# [TEXTE CITÉ]
• • • • •

(Géographie moderne) province maritime d'Angleterre, au diocèse de Norwich. Elle est bornée au nord par le duché de Norfolck, au midi par le comté d'Essex, au levant par le Norfolck encore, et au couchant par la province de Cambridge.

La province de Suffolk est d'une figure approchante d'une demi-lune. Elle a vingt-cinq milles dans sa plus grande largeur du nord au sud, quarante-cinq de longueur de l'orient à l'occident, et cent-quarante de circuit. Les anciens Icéniens habitaient cette province, ainsi que celle de Norfolck et de Cambridge. Les Saxons firent de tout cela un royaume, auquel ils donnèrent le nom d'Est-Angle.

On compte dans la province de Suffolk vingt-deux hundreds ou centaines ; vingt-huit villes ou bourgs à marché ; cinq cent soixante et quinze paroisses, et environ un million d'arpens de terre. Il s'y trouve sept villes ou bourgs à marché, qui ont droit de députer au parlement, savoir Ipswich capitale, S. Edmondbury, Dunwich, Orford, Alborough, Eye et Sudbury.

• • • • •

# [DONNÉES FOURNIES]
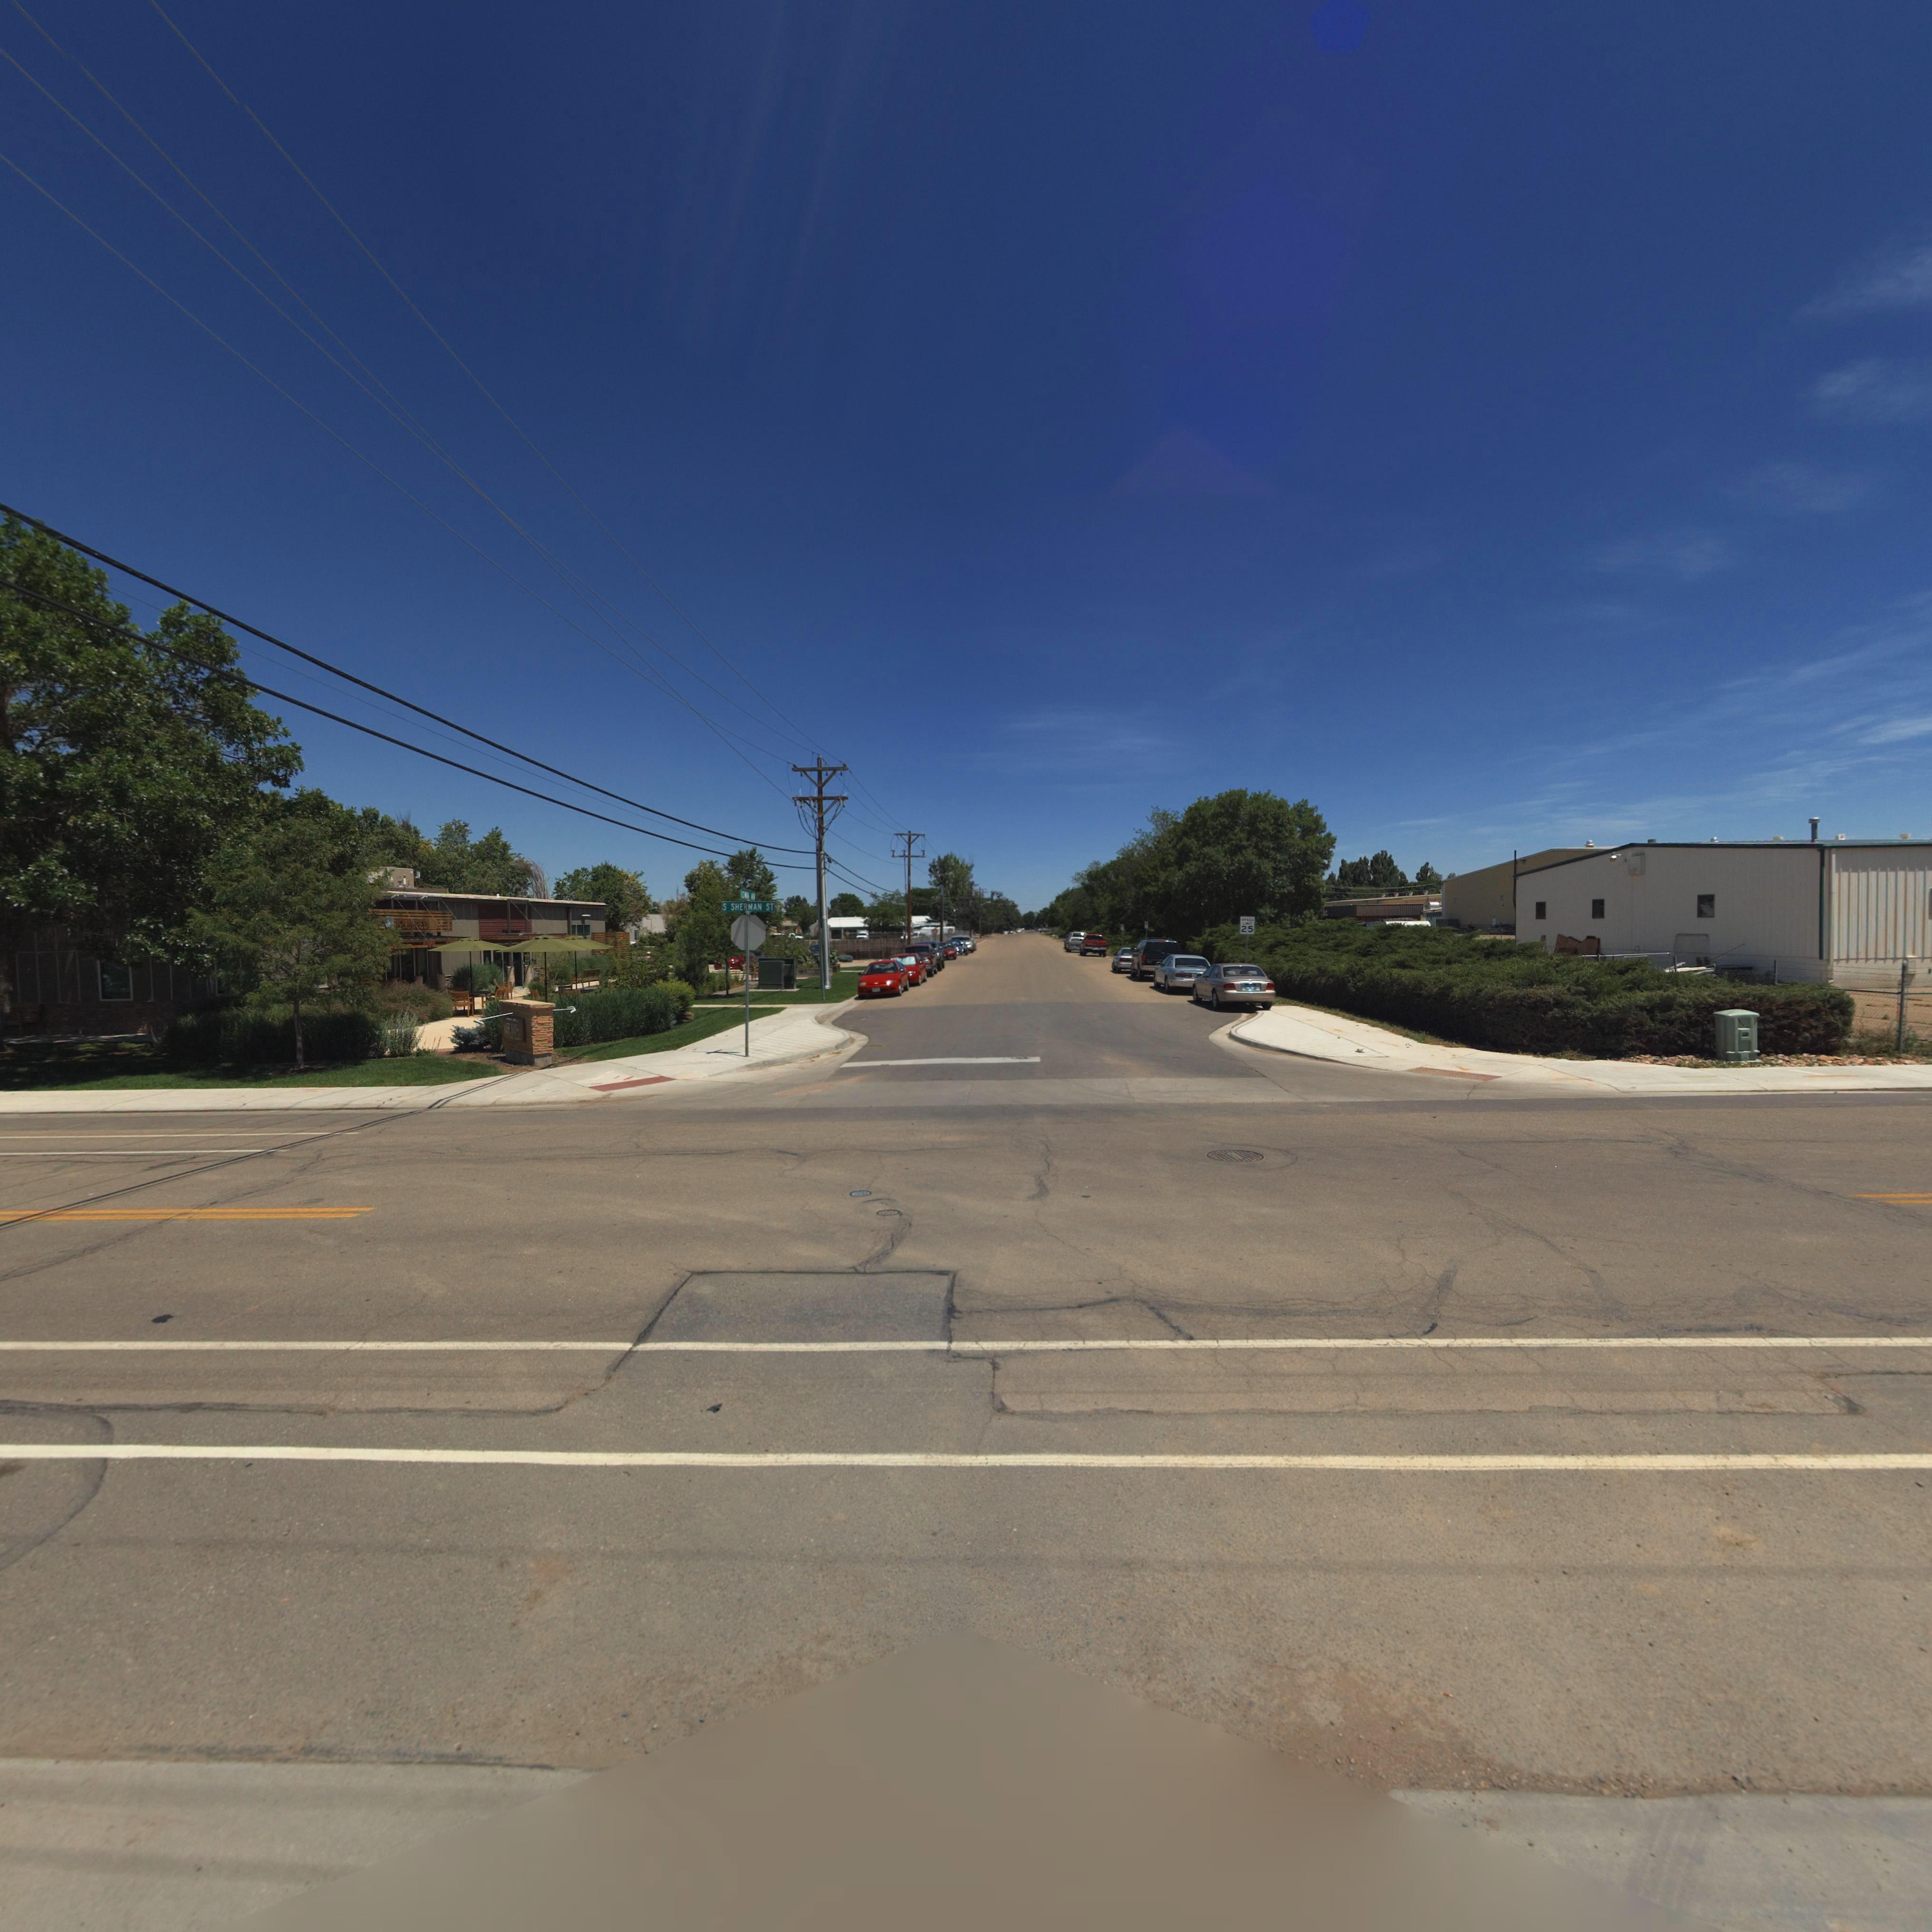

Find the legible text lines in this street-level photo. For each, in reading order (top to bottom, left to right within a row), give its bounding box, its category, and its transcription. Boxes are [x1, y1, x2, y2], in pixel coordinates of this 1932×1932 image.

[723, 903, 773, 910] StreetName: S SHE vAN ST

• • • • •

# [CONSIGNE DE L'EXERCICE]
D'après la notice sur la province de Suffolk, quelle ville en est la capitale ?

# [RÉSULTAT CI-DESSOUS]
Ipswich est la capitale de la province de Suffolk.